In our own century, the role of working-class women has again changed dramatically.
About 60 per cent of all married women are now also working for wages. The typical
woman worker is no longer young or single but a married woman between the ages of
35 and 49. There are many reasons for the change, among them the decline of the
older heavy industries and the increase in services; inflation and the falling purchasing
power of men's wages (four times as many families would be below the poverty line
without the wife's wages); and the fact that people have fewer children in a shorter
time than before, and live longer after their children are grown up.

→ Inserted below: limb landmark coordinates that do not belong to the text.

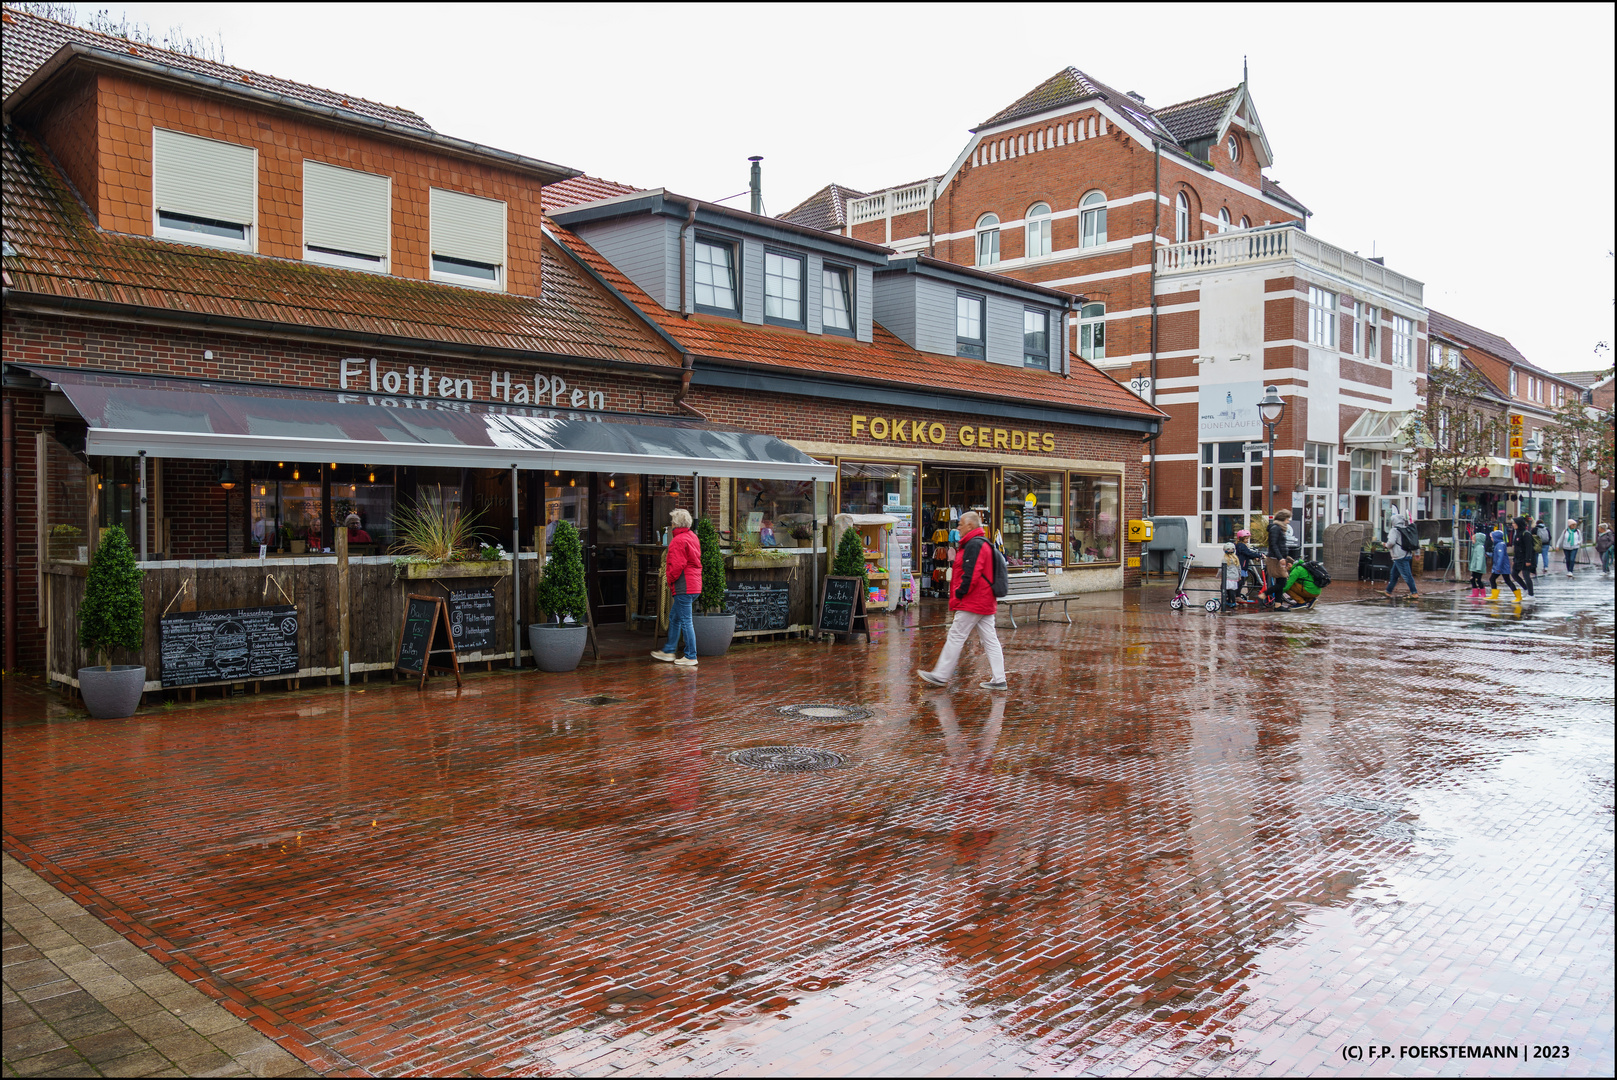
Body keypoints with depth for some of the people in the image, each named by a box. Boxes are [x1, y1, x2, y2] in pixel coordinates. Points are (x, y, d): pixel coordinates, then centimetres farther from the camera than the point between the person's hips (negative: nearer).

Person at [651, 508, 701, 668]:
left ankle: (691, 657, 0)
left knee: (685, 620, -4)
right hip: (694, 585, 10)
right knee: (674, 617, 20)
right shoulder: (693, 537, 14)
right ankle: (669, 651, 29)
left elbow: (677, 565, -21)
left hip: (683, 587, -10)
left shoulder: (678, 540, -16)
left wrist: (670, 581, -6)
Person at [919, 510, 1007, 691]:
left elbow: (971, 575, -24)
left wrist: (959, 594, -14)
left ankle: (940, 676, 5)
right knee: (990, 640, 7)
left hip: (971, 602, -10)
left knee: (955, 637, -2)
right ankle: (998, 680, 6)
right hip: (986, 602, 10)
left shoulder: (974, 545, -15)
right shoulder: (985, 544, 18)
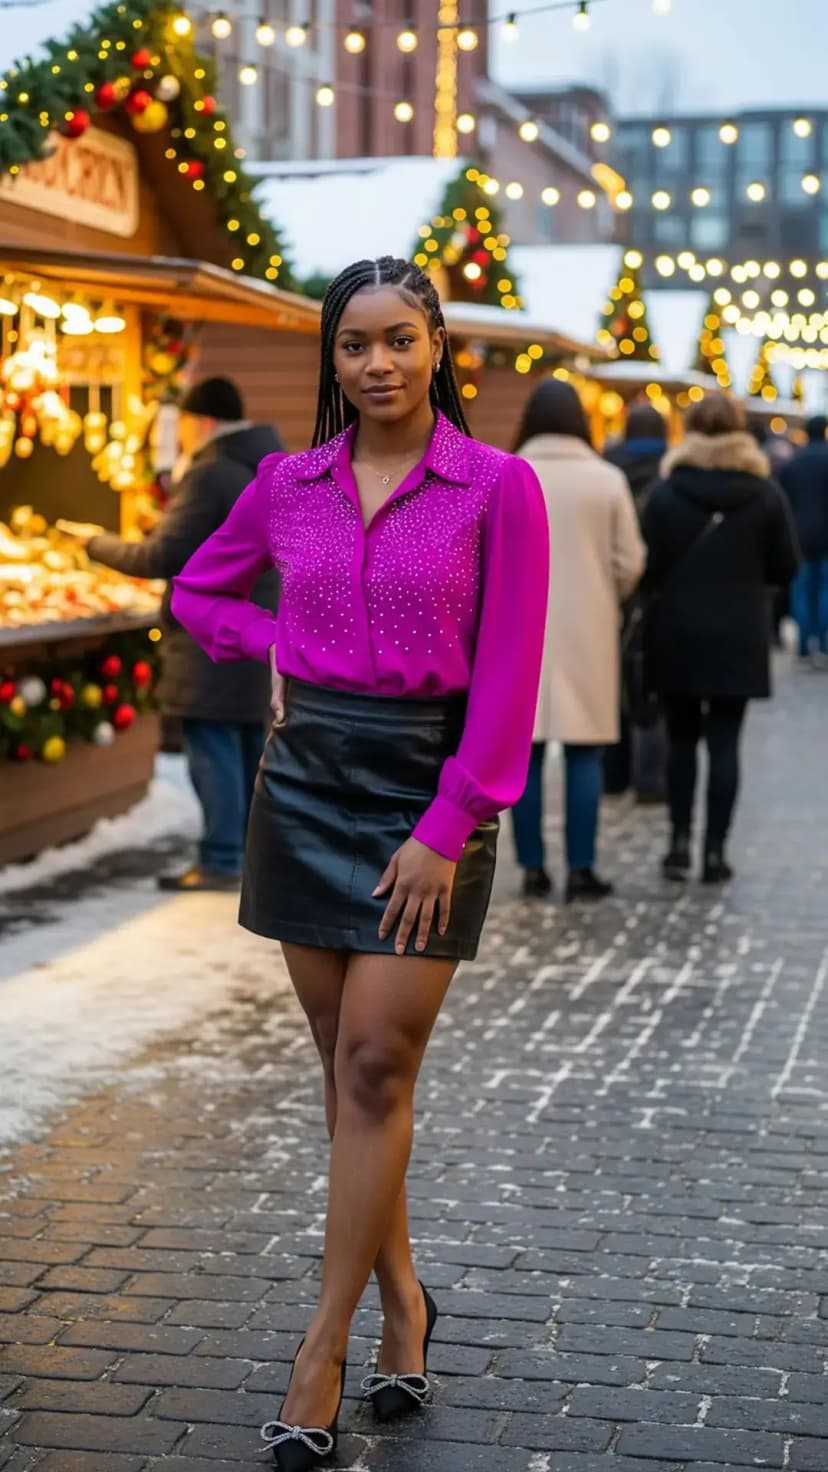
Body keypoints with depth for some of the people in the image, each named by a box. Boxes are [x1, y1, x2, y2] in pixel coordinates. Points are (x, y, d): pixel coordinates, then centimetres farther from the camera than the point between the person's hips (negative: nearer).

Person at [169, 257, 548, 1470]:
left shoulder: (499, 486, -6)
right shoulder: (288, 483, 6)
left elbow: (507, 677, -9)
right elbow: (197, 591, 22)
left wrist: (446, 829, -13)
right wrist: (273, 642, 2)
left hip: (431, 786, -4)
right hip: (306, 778, 4)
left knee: (377, 1064, -6)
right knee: (345, 1060, 9)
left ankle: (322, 1351, 2)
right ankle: (401, 1297, 25)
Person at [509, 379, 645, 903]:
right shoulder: (607, 480, -3)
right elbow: (629, 564, -1)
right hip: (586, 631, 0)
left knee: (526, 752, 7)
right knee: (584, 751, 5)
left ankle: (533, 866, 8)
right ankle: (581, 868, 3)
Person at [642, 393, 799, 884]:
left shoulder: (666, 494, -6)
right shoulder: (766, 495, -3)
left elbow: (649, 568, -7)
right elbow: (785, 569, 1)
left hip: (678, 636, 0)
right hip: (740, 639, 0)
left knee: (682, 738, 13)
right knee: (725, 743, 4)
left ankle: (681, 842, 8)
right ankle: (715, 849, 3)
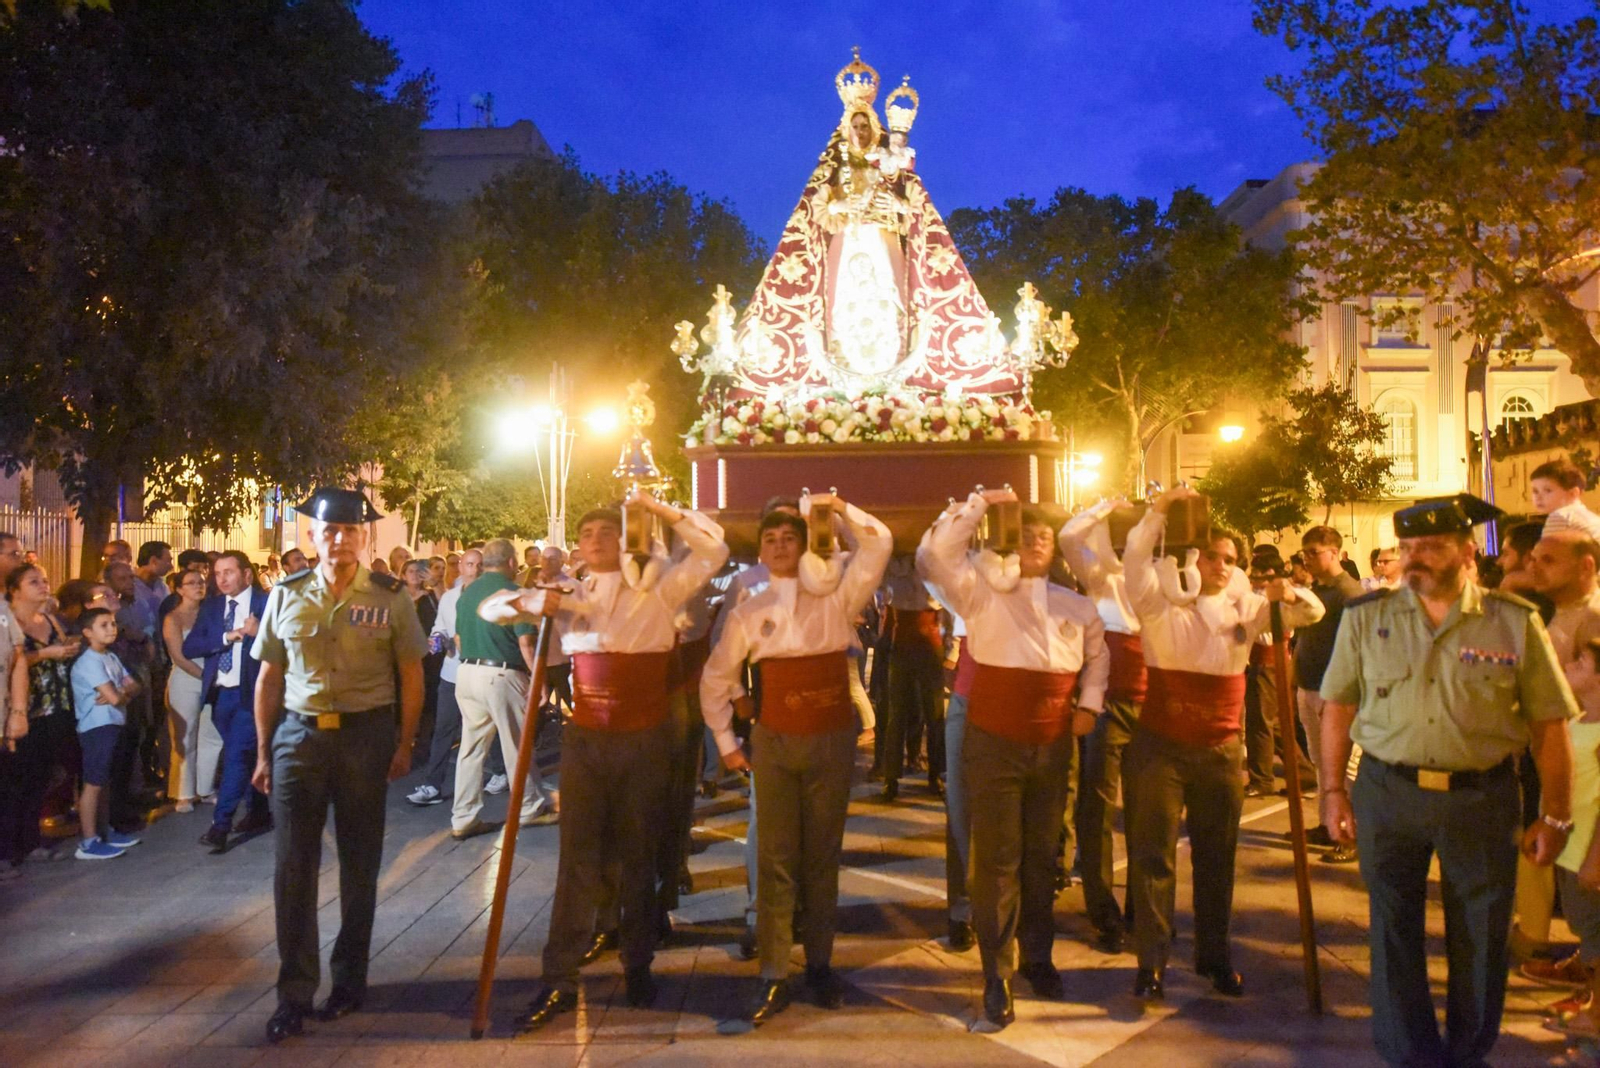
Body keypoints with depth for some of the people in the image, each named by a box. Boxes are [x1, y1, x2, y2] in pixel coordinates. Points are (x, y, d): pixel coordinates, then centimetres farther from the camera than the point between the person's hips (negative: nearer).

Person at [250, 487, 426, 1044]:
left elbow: (410, 675, 0)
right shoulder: (287, 595, 3)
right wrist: (263, 752, 5)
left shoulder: (389, 597, -3)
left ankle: (349, 979, 27)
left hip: (366, 736, -1)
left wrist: (404, 746, -4)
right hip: (298, 734, 2)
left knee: (360, 865, 11)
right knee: (293, 867, 3)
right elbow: (269, 678, 7)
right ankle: (294, 992, 15)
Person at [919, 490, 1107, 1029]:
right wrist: (979, 503, -13)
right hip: (994, 746, -4)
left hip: (1054, 747, 4)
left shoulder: (1075, 605, 9)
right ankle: (997, 975, 12)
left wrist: (1090, 703, 10)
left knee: (1042, 857, 16)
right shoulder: (982, 592, -4)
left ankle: (1037, 958, 32)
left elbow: (1097, 654, 24)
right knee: (997, 861, 1)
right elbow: (935, 553, -18)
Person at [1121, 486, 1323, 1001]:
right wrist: (1160, 508, -26)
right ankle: (1151, 960, 10)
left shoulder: (1245, 607, 9)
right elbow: (1135, 560, -18)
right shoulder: (1162, 603, -2)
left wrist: (1289, 595, -12)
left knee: (1216, 858, 13)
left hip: (1221, 750, 3)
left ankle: (1214, 955, 28)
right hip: (1160, 746, -3)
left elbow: (1313, 613, 10)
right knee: (1153, 856, 1)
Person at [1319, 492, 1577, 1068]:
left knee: (1481, 938, 12)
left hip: (1483, 799, 0)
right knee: (1394, 933, 9)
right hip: (1389, 794, 1)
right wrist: (1333, 790, 1)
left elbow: (1549, 724, 1)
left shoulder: (1515, 621, -3)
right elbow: (1337, 707, 4)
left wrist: (1555, 816, 1)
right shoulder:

All this suits modern capitalism very well. It gives many industries a more flexible
labour force, for one thing. But it is also an advantage for working-class women. As
housewives, women are isolated, divided and dependent on men; they can fight the
system only in exceptional cases where the whole community is threatened, as in the
miners' strike of 198~5 or the Glasgow rent strikes of 1915. As workers, they begin to
have a chance to organise and act together, and by earning wages of their own they
gain a certain amount of self-respect and independence, even if not as the main
breadwinner. It has taken a long time for capitalism to bring women back into the
workforce in large numbers, after starting the process in the cotton industry in the
early nineteenth century, but in the long run that is the way it has been going. There is
no turning back, nor would most women wish it: a new age has begun for workingclass women as workers in their own right.